Insigne, Immobile, Verratti, Florenzi. Sono i bimbi della Zemanlandia pescarese, arrivati alle porte dei trent’anni alla prima competizione internazionale da protagonisti
“Forse non sarà una canzone
a cambiare le regole del gioco…
ma voglio viverla così questa avventura,
senza frontiere con il cuore in gola…”
Un gesto che un po’ emoziona.
La cassa di Lorenzo Insigne suona, alle porte del Parco dei Principi (non lo stadio, ma l’hotel romano dove ha alloggiato la nazionale), Un’estate italiana di Gianna Nannini ed Edoardo Bennato. Assieme ai tifosi cantano quella, gli azzurri, quasi a ricordarci che, con buona pace del tentativo di Arisa e degli Autogol, non ci sono più i tormentoni di una volta. O quantomeno che – e chi scrive è del 96’ – quelli di prima erano più belli.
“Notti magiche,
inseguendo un goal
sotto il cielo di un’estate italiana…”
Mi sa che lo pensano pure i ragazzi di Mancini.
Molti di loro nel 90’, quando si giocavano i Mondiali in Italia e quando usciva questa canzone, erano appena nati. Qualcuno sarebbe nato di lì a poco.

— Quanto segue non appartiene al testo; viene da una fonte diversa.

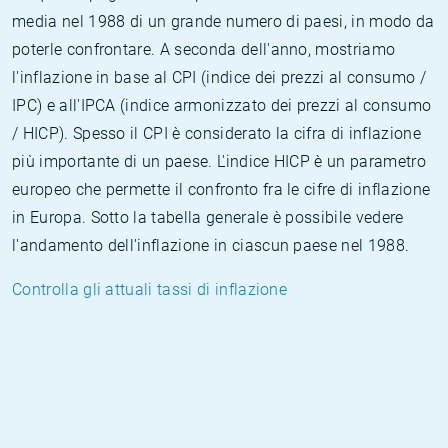
media nel 1988 di un grande numero di paesi, in modo da
poterle confrontare. A seconda dell'anno, mostriamo
l'inflazione in base al CPI (indice dei prezzi al consumo /
IPC) e all'IPCA (indice armonizzato dei prezzi al consumo
/ HICP). Spesso il CPI è considerato la cifra di inflazione
più importante di un paese. L'indice HICP è un parametro
europeo che permette il confronto fra le cifre di inflazione
in Europa. Sotto la tabella generale è possibile vedere
l'andamento dell'inflazione in ciascun paese nel 1988.
Controlla gli attuali tassi di inflazione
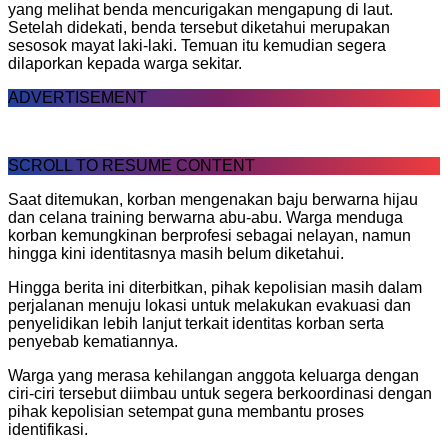
yang melihat benda mencurigakan mengapung di laut.
Setelah didekati, benda tersebut diketahui merupakan
sesosok mayat laki-laki. Temuan itu kemudian segera
dilaporkan kepada warga sekitar.
ADVERTISEMENT
SCROLL TO RESUME CONTENT
Saat ditemukan, korban mengenakan baju berwarna hijau
dan celana training berwarna abu-abu. Warga menduga
korban kemungkinan berprofesi sebagai nelayan, namun
hingga kini identitasnya masih belum diketahui.
Hingga berita ini diterbitkan, pihak kepolisian masih dalam
perjalanan menuju lokasi untuk melakukan evakuasi dan
penyelidikan lebih lanjut terkait identitas korban serta
penyebab kematiannya.
Warga yang merasa kehilangan anggota keluarga dengan
ciri-ciri tersebut diimbau untuk segera berkoordinasi dengan
pihak kepolisian setempat guna membantu proses
identifikasi.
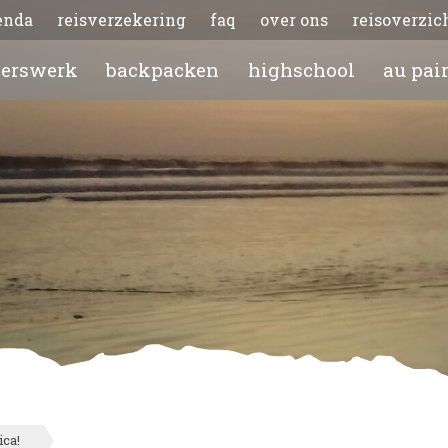
enda
reisverzekering
faq
over ons
reisoverzic
gerswerk
backpacken
highschool
au pai
ica!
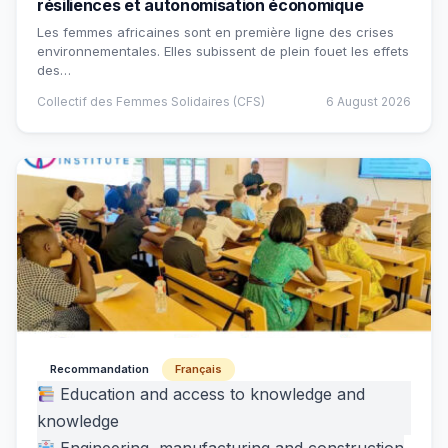
résiliences et autonomisation économique
Les femmes africaines sont en première ligne des crises
environnementales. Elles subissent de plein fouet les effets
des…
Collectif des Femmes Solidaires (CFS)
6 August 2026
Recommandation
Français
Education and access to knowledge and
knowledge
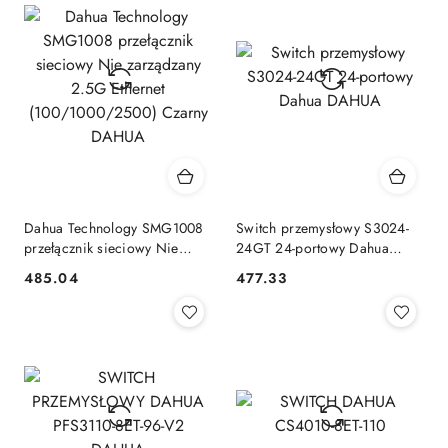
Dahua Technology SMG1008
Switch przemysłowy S3024-
przełącznik sieciowy Nie
24GT 24-portowy Dahua
zarządzany 2.5G Ethernet
DAHUA
485.04
477.33
Cena:
Cena:
(100/1000/2500) Czarny
DAHUA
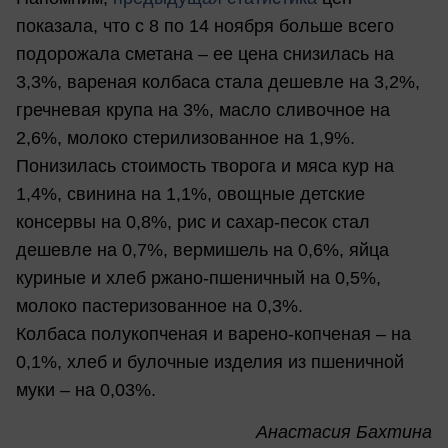
показала, что с 8 по 14 ноября больше всего
подорожала сметана – ее цена снизилась на
3,3%, вареная колбаса стала дешевле на 3,2%,
гречневая крупа на 3%, масло сливочное на
2,6%, молоко стерилизованное на 1,9%.
Понизилась стоимость творога и мяса кур на
1,4%, свинина на 1,1%, овощные детские
консервы на 0,8%, рис и сахар-песок стал
дешевле на 0,7%, вермишель на 0,6%, яйца
куриные и хлеб ржано-пшеничный на 0,5%,
молоко пастеризованное на 0,3%.
Колбаса полукопченая и варено-копченая – на
0,1%, хлеб и булочные изделия из пшеничной
муки – на 0,03%.
Анастасия Бахтина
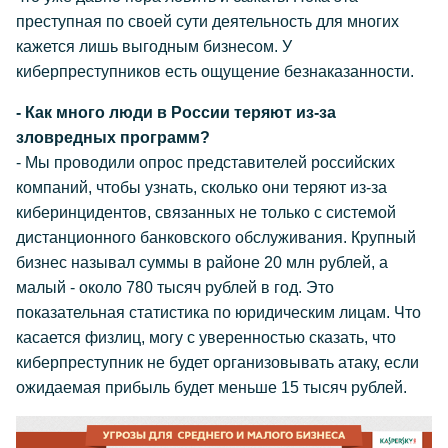
преступная по своей сути деятельность для многих
кажется лишь выгодным бизнесом. У
киберпреступников есть ощущение безнаказанности.
- Как много люди в России теряют из-за
зловредных программ?
- Мы проводили опрос представителей российских
компаний, чтобы узнать, сколько они теряют из-за
киберинцидентов, связанных не только с системой
дистанционного банковского обслуживания. Крупный
бизнес называл суммы в районе 20 млн рублей, а
малый - около 780 тысяч рублей в год. Это
показательная статистика по юридическим лицам. Что
касается физлиц, могу с уверенностью сказать, что
киберпреступник не будет организовывать атаку, если
ожидаемая прибыль будет меньше 15 тысяч рублей.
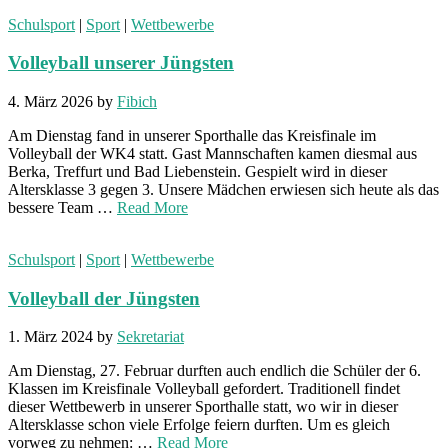
Schulsport
|
Sport
|
Wettbewerbe
Volleyball unserer Jüngsten
4. März 2026
by
Fibich
Am Dienstag fand in unserer Sporthalle das Kreisfinale im
Volleyball der WK4 statt. Gast Mannschaften kamen diesmal aus
Berka, Treffurt und Bad Liebenstein. Gespielt wird in dieser
Altersklasse 3 gegen 3. Unsere Mädchen erwiesen sich heute als das
bessere Team …
Read More
Schulsport
|
Sport
|
Wettbewerbe
Volleyball der Jüngsten
1. März 2024
by
Sekretariat
Am Dienstag, 27. Februar durften auch endlich die Schüler der 6.
Klassen im Kreisfinale Volleyball gefordert. Traditionell findet
dieser Wettbewerb in unserer Sporthalle statt, wo wir in dieser
Altersklasse schon viele Erfolge feiern durften. Um es gleich
vorweg zu nehmen: …
Read More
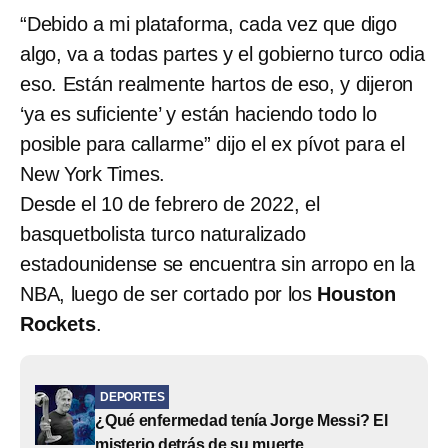
“Debido a mi plataforma, cada vez que digo
algo, va a todas partes y el gobierno turco odia
eso. Están realmente hartos de eso, y dijeron
‘ya es suficiente’ y están haciendo todo lo
posible para callarme” dijo el ex pívot para el
New York Times.
Desde el 10 de febrero de 2022, el
basquetbolista turco naturalizado
estadounidense se encuentra sin arropo en la
NBA, luego de ser cortado por los
Houston
Rockets
.
DEPORTES
¿Qué enfermedad tenía Jorge Messi? El
misterio detrás de su muerte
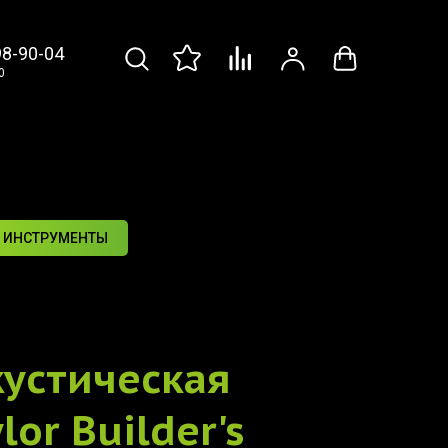
98-90-04
0
 ИНСТРУМЕНТЫ
устическая
lor Builder's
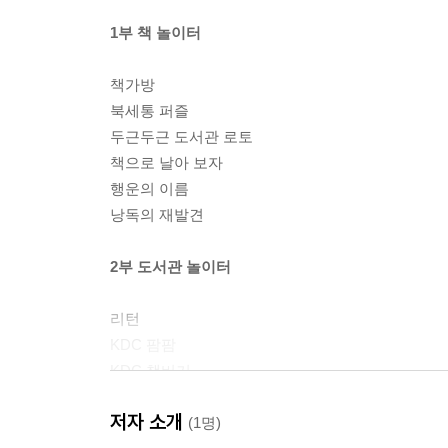
1부 책 놀이터
책가방
북세통 퍼즐
두근두근 도서관 로토
책으로 날아 보자
행운의 이름
낭독의 재발견
2부 도서관 놀이터
리턴
KDC 팜팜
KDC 책버거
KDC 쁘띠바크
저자 소개
(1명)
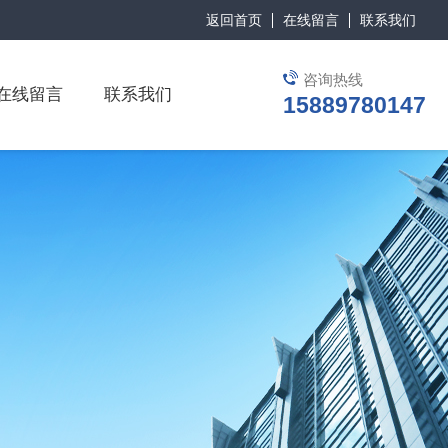
返回首页
在线留言
联系我们
咨询热线
在线留言
联系我们
15889780147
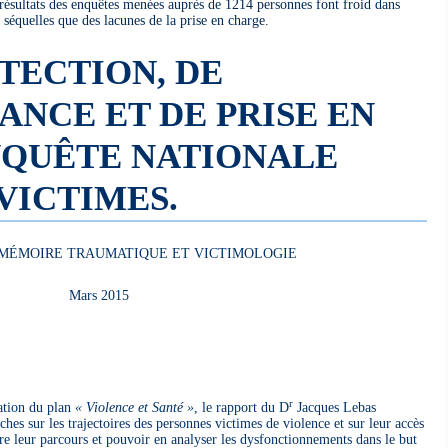
 résultats des enquêtes menées auprès de 1214 personnes font froid dans
 séquelles que des lacunes de la prise en charge.
TECTION, DE
NCE ET DE PRISE EN
NQUÊTE NATIONALE
VICTIMES.
 MÉMOIRE TRAUMATIQUE ET VICTIMOLOGIE
Mars 2015
r
ation du plan
« Violence et Santé »
, le rapport du D
Jacques Lebas
ches sur les trajectoires des personnes victimes de violence et sur leur accès
e leur parcours et pouvoir en analyser les dysfonctionnements dans le but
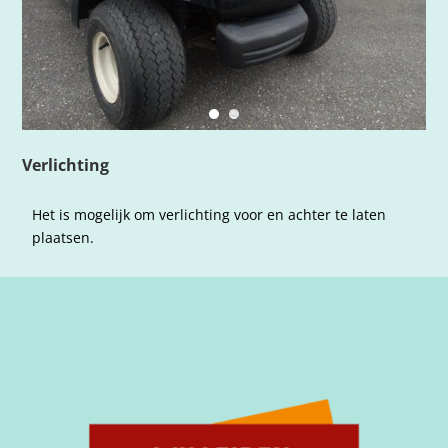
Verlichting
Het is mogelijk om verlichting voor en achter te laten
plaatsen.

E questo qui pare essere diventato all’improvviso il loro Europeo.
Certo, con gli ottavi iniziano partite che pesano di più. E che saranno almeno in parte inevitabilmente decise dagli episodi e dalla capacità di girarli a proprio favore.
E però sarebbe disonesto non sottolineare che, comunque andrà, l’Italia del Mancio è la prima squadra a superare la fase a gironi di un campionato europeo a punteggio pieno senza aver subito neanche un gol. Senza fronteggiare squadre irresistibili e con un piccolo ringraziamento a Gareth Bale per averci permesso di festeggiare questo piccolo “primato”: sì.
Però non andare ai Mondiali di Russia (e uscire ai gironi nel 2014 a discapito del Costa Rica) c’ha forse insegnato che in certi contesti nessuno ti regala nulla… e che i record non si fanno per caso. Roma, ch’è stata la sede delle tre partite della Nazionale, sentitamente ringrazia.
“…e negli occhi tuoi
voglia di vincere
un’estate: un’avventura in più!”
Non ci sono i tormentoni di una volta (e pazienza) e, come s’è detto tanto in questo periodo, non ci sono i campioni di una volta. Perché come abbiamo scritto pure in un articolo qualche settimana fa di Roby Baggio all’orizzonte probabilmente non ce ne stanno.
C’è però una generazione, quella nata proprio a ridosso delle notti magiche di Italia 90’, a cui è stata finalmente data la possibilità di assumere la leadership di un gruppo motivato e motivante.
Sono i bimbi della Zemanlandia pescarese, arrivati alle porte dei trent’anni alla prima competizione internazionale da protagonisti. Quei bimbi si son fatti grandi oramai. Tanto che paradossalmente questo ciclo (e cioè Euro 2020 insieme con, al massimo, Qatar 2022) potrebbe per loro rappresentare contemporaneamente la prima e pure l’ultima occasione per lasciare davvero il segno in Nazionale.
Ventura li faceva giocare poco (e in realtà ancora non si capisce perché); Conte non poté contare su Verratti ai campionati europei del 2016 a causa di un infortunio, e comunque a Insigne e Immobile preferiva i pur modesti Pellé ed Eder, probabilmente per ragioni tattiche.
Ed in verità questa era una generazione di cui si diceva un gran bene. Che riuscì a contendere a quella Spagna schiacciasassi gli Europei Under 21 d’Israele nel 2013. Poi è rimasta sempre un po’ lì: forse troppo piccola per un posto fisso tra i grandi, ma troppo vecchia per essere considerata ancora promettente.
Oggi l’Italia classe 90’ – quella di Insigne, Immobile, Verratti, Florenzi, Jorginho stesso (pure se la sua storia è diversa) – ha, rilanciata da Mancini come centrale in un gruppo assai eterogeneo, la chance di riprendersi almeno per qualche tempo le copertine. E un po’ se le è già prese, in realtà, quelle copertine che in futuro saranno certamente tutte per i Nicolò Zaniolo, i Nicolò Barella, i Moise Kean, i Federico Chiesa.
Chissà se dagli ottavi continuerà a prendersele.
Negli occhi la voglia di vincere c’è. Come pure c’è la necessità di sugellare con una grande vittoria in Nazionale certe carriere.
Il gruppo Italia ci crede. Chi vivrà vedrà.